WORK REQUEST => The answer must be every line from the entries below that contains "notebook".

GIVEN ENTRIES =>
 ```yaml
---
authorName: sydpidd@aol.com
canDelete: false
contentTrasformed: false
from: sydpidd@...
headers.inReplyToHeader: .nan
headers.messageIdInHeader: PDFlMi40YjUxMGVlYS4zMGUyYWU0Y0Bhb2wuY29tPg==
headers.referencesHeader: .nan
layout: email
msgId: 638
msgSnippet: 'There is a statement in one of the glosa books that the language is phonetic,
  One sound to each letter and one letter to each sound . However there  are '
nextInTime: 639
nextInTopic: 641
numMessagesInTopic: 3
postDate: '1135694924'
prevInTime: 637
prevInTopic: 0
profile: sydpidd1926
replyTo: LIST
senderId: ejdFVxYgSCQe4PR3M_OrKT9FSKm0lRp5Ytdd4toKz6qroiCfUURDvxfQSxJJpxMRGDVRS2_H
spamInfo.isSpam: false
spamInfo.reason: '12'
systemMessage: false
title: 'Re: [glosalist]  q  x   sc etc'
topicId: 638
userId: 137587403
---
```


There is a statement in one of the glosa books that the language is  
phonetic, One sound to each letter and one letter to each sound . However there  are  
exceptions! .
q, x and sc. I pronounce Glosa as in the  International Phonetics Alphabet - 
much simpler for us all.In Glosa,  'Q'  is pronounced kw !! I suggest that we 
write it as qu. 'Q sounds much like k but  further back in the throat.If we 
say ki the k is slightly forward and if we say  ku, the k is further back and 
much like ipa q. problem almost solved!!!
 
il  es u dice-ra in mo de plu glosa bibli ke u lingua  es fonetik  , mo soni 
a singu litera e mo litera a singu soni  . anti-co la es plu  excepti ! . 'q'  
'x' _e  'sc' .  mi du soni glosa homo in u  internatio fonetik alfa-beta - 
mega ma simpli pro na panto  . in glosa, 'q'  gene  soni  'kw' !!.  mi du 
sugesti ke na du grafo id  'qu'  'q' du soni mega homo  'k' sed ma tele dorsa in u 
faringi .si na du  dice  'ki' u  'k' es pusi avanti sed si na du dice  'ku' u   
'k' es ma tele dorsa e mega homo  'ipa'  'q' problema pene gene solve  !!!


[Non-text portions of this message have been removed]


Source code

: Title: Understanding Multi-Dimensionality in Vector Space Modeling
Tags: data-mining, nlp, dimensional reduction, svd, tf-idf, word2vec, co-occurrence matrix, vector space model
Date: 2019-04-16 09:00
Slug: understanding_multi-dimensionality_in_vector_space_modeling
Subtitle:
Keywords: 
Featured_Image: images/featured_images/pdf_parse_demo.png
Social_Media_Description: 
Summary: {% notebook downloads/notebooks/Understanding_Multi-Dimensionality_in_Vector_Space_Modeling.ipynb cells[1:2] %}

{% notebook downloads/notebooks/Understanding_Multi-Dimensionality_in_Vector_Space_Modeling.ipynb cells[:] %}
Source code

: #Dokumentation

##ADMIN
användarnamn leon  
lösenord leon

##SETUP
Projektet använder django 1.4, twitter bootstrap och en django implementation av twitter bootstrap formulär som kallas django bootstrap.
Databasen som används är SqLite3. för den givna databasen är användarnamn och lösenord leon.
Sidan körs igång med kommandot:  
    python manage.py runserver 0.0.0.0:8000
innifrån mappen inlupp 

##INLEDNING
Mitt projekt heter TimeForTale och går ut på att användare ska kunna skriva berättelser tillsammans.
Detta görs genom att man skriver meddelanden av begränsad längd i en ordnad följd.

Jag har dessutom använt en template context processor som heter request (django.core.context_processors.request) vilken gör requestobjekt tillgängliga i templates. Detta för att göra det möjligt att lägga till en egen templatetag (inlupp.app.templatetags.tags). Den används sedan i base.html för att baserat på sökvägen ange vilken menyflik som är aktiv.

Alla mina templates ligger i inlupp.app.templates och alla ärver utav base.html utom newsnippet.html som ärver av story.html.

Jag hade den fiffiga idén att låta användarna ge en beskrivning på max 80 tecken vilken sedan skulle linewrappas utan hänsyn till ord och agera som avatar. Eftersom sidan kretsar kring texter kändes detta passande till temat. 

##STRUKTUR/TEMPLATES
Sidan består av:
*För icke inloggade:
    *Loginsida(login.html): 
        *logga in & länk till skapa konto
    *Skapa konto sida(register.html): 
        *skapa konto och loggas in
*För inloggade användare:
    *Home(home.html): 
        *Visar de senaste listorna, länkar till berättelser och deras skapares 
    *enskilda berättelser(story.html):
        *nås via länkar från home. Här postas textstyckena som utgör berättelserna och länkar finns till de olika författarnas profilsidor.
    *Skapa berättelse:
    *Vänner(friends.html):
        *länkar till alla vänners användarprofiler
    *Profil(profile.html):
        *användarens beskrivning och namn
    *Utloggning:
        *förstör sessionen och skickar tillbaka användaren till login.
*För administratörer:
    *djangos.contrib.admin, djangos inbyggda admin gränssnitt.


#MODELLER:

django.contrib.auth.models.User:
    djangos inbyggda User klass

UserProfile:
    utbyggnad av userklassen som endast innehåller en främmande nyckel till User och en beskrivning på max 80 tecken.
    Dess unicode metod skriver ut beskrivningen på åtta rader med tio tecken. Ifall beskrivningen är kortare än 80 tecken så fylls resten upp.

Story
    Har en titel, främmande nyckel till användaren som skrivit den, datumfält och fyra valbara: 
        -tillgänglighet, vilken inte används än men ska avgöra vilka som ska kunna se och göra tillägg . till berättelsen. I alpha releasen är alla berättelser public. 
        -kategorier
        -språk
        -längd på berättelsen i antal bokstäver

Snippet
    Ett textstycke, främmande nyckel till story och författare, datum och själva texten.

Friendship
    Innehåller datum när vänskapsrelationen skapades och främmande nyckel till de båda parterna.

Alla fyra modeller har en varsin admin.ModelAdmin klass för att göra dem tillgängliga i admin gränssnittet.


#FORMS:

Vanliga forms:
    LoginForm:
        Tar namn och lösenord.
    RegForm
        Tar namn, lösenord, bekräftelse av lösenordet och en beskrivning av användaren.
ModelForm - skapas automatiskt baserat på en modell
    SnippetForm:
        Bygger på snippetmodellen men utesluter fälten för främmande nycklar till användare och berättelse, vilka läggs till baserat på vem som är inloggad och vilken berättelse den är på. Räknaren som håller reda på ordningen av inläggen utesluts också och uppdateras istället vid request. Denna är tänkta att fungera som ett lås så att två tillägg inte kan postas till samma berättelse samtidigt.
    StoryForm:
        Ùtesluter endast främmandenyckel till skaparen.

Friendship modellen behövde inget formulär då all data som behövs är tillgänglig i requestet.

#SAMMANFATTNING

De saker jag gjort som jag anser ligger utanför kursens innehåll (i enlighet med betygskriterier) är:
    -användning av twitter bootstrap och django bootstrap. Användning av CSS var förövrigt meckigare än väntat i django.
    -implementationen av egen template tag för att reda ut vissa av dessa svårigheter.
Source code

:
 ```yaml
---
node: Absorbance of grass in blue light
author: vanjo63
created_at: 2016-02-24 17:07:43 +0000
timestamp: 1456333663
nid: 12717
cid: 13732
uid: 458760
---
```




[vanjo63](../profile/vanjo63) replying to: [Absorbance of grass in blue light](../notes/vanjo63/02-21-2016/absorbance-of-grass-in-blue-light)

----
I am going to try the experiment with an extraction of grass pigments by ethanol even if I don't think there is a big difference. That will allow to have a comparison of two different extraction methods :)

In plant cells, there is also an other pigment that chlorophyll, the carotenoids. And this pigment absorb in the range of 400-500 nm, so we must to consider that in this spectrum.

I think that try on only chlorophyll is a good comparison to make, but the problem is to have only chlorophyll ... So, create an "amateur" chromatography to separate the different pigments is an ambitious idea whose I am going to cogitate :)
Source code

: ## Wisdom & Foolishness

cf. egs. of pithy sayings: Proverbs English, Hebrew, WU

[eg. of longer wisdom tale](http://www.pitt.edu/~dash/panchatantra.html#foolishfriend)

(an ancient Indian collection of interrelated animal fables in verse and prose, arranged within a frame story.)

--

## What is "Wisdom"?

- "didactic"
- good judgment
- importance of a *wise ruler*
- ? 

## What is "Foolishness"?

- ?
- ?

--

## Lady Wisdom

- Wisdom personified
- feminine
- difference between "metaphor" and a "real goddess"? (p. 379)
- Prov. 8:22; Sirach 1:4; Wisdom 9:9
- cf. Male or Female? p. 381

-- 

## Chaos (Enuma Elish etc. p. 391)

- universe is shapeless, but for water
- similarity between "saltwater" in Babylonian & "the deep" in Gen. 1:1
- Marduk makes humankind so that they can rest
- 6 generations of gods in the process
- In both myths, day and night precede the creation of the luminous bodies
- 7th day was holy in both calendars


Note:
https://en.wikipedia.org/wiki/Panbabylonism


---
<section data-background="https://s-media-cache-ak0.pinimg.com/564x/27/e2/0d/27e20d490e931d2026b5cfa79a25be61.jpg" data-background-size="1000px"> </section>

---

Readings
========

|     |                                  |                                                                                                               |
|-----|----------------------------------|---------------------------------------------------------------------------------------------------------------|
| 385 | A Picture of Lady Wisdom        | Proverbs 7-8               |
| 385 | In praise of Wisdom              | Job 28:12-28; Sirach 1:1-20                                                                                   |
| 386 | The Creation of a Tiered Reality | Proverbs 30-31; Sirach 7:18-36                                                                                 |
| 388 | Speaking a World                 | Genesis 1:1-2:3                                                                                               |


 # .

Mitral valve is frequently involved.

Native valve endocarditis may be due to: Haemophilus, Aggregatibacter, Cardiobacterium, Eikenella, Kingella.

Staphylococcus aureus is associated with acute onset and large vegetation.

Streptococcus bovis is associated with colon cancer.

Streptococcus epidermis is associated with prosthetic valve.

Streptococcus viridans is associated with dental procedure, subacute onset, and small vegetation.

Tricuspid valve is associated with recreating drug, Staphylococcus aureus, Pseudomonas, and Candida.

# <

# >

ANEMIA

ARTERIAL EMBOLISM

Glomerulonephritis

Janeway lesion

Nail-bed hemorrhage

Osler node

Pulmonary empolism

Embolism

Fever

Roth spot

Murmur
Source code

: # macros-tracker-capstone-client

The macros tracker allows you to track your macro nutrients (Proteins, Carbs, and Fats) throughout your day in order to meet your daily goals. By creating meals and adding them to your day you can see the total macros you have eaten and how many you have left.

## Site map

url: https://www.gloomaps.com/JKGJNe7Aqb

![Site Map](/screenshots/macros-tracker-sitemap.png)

EXERCISE RESPONSE =>
Summary: {% notebook downloads/notebooks/Understanding_Multi-Dimensionality_in_Vector_Space_Modeling.ipynb cells[1:2] %}
{% notebook downloads/notebooks/Understanding_Multi-Dimensionality_in_Vector_Space_Modeling.ipynb cells[:] %}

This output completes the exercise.